Walker notes that technology will be central to achieving population health improvement. Providence St. Joseph plans to expand the use of apps that help people better manage their health. It has a goal to enroll 1 million users in patient engagement technology. An example of such technology is the Circle app, which enables Providence St. Joseph maternity patients to receive individualized information about their pregnancies, delivery and postpartum care.

The system also plans to offer more digitized health care services. This includes expansion of online scheduling, telehealth interactions and the use of apps to educate patients.

Stretch goals
Providence St. Joseph says its work to transform its future "will stretch us the most and require meaningful changes in our investment policies and partnerships."

Hochman says the system will be diversifying its revenue sources, including by selling products, consulting and other services to other health systems.

Providence St. Joseph telemedicine kiosk
Providence St. Joseph Health is expanding patient access through telemedicine. This Providence Express Care kiosk is at the Portland International Airport in Portland, Ore.

Also as part of the effort to transform health care for the future, Providence St. Joseph will intensify its work to offer personalized treatment and wellness services to people, based on their genetic information and individual health information.
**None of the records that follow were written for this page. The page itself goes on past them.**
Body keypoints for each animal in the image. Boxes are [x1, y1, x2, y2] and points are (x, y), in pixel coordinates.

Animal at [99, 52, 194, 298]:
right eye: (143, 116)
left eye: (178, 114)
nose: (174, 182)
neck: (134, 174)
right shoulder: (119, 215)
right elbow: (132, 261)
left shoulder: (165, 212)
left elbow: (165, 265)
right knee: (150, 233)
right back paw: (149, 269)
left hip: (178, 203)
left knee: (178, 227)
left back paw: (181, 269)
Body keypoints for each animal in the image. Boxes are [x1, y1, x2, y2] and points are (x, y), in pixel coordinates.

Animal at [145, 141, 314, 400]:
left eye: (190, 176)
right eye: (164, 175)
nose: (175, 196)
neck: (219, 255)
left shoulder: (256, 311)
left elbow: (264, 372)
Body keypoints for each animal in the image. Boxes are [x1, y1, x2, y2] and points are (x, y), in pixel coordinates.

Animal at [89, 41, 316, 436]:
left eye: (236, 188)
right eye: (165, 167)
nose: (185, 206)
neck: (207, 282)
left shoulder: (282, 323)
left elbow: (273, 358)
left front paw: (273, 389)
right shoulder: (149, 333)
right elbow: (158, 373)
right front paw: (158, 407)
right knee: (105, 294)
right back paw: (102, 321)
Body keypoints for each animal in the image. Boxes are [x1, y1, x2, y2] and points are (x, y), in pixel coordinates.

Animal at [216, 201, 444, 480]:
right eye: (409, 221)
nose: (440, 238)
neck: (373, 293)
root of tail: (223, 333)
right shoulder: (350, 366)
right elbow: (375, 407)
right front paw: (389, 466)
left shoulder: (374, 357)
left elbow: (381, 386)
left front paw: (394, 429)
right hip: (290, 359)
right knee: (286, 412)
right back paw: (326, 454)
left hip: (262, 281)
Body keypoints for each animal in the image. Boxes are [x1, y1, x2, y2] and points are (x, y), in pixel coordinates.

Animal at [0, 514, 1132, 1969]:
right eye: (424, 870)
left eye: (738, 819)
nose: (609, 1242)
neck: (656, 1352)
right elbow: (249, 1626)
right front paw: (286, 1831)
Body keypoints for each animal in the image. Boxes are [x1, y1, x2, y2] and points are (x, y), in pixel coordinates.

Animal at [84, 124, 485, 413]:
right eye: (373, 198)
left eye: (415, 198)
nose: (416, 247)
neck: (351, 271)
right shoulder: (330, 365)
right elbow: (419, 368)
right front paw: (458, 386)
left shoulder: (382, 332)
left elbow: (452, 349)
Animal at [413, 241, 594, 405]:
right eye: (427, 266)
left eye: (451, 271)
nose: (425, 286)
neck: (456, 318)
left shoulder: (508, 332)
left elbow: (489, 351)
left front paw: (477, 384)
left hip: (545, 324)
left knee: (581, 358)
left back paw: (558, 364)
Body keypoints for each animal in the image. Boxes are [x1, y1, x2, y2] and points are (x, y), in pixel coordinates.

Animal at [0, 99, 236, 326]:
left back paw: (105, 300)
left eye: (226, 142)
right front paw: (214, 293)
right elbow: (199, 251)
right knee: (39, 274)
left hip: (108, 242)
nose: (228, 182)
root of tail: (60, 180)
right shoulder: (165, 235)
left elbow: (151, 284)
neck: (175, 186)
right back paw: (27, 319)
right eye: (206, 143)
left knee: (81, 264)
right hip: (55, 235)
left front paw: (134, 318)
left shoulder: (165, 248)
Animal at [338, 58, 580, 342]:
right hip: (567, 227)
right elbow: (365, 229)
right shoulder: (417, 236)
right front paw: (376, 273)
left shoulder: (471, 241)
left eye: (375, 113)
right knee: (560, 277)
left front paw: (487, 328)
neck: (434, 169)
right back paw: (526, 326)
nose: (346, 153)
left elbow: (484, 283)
Hochman says clinician scientists across the system currently do a significant amount of research, but Providence St. Joseph has yet to connect them with one another in a meaningful way and to get the results of their research to frontline clinicians quickly. To facilitate this, the strategic plan has the system drawing those connections in top practice areas including cardiovascular health, neuroscience, orthopedics and prenatal care.

Hochman and Walker say the strategic plan will advance the way the system delivers care. He notes the system's founding congregations, the Sisters of Providence and the Sisters of St. Joseph of Orange, are enthusiastic about the strategic plan. Hochman says, "The sisters are on board — they are the least afraid of change."